Fox's visit prompted several protests.
Black activists protested at City Hall this morning, saying illegal immigration is an economic threat to low-income Americans.
Najee Ali, director of Project Islamic HOPE, said African-Americans are "impacted by illegal immigrants in our overcrowded schools and hospitals who take our jobs and welfare benefits."
"Our fight is not against the undocumented immigrants who are fleeing Mexico for a better life," Ali said. "We're not going to be pitted against them, but certainly we're protesting President Fox coming over here for this tour, rather than dealing with economic problems in his country."
Earl Ofari Hutchinson, president of the Los Angeles Urban Policy Roundtable, said Fox should have set aside time to meet with leaders in the black community to apologize for a comment made last year that Mexicans "are doing jobs that not even blacks want to do there in the United States."
"That was offensive, that was insulting," Hutchinson said. "And he has the gall to tell the federal government and Mayor Antonio Villaraigosa to accept Mexico's undocumented workers, even though we have a huge unemployment problem in this country with African-Americans who will take those jobs."

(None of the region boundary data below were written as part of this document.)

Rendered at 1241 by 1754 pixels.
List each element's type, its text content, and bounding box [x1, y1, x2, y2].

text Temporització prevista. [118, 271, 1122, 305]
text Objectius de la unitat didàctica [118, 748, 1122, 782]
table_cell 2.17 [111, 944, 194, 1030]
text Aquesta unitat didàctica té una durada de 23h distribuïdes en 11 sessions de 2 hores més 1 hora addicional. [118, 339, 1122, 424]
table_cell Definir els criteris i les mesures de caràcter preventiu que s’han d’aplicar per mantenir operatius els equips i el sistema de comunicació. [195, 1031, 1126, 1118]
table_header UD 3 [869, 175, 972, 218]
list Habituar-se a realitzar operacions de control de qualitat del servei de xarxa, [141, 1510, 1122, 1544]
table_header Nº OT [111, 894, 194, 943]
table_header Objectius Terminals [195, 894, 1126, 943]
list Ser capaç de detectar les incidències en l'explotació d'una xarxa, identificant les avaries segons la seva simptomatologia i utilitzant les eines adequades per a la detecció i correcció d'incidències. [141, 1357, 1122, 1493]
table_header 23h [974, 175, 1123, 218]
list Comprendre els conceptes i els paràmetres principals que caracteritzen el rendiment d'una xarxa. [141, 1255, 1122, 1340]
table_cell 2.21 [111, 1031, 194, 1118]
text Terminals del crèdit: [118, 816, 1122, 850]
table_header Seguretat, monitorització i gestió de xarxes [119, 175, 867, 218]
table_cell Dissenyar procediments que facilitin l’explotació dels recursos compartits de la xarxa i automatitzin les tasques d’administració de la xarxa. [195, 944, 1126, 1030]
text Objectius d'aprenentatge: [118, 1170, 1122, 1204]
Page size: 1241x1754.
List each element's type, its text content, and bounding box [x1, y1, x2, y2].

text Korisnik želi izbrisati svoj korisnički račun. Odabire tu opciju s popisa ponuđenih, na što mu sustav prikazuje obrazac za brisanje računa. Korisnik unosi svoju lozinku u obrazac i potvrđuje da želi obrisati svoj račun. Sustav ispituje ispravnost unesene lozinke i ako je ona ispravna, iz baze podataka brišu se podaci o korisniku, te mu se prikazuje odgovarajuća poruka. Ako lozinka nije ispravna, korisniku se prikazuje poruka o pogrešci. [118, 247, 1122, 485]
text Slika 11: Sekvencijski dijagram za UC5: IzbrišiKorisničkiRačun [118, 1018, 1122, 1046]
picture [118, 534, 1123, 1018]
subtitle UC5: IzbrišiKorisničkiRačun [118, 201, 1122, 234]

A 2004 book, "The Impact of Immigration on African Americans," found that immigration has led to lower wages for less skilled and less educated blacks and their substantial displacement from the job market, according to the Los Angeles Times.
"In this era of mass immigration, no group has benefitted less or been harmed more than the African American population," one of the book's authors, Vernon M. Briggs Jr., a Cornell University labor economist, told The Times last month.
Members of the Union Binacional de Ex Braceros, a group claiming to represent the more than 150,000 people who worked in the United States from 1942 to 1964 under the bracero program, marched from the Mexican Consulate to the Millennium Biltmore to demand back pay and an apology from the Mexican government. The program was sponsored by the U.S. and Mexican governments.
A midday demonstration was also held outside the Millennium Biltmore hotel to criticize the Mexican government's actions in San Salvador Atenco, Mexico. Activists claimed authorities have repressed residents there fighting against the installation of an airport and a Wal-Mart.
A group of protesters were outside the Getty Center, some carrying placards saying "Fox Fix Mexico" and "No Amnesty."
"What he needs to do is work with us, shut off the flow of drugs, shut off the flow of illegal aliens up into our country," protestor Larry Culbertson told ABC7. "He needs to fix his country."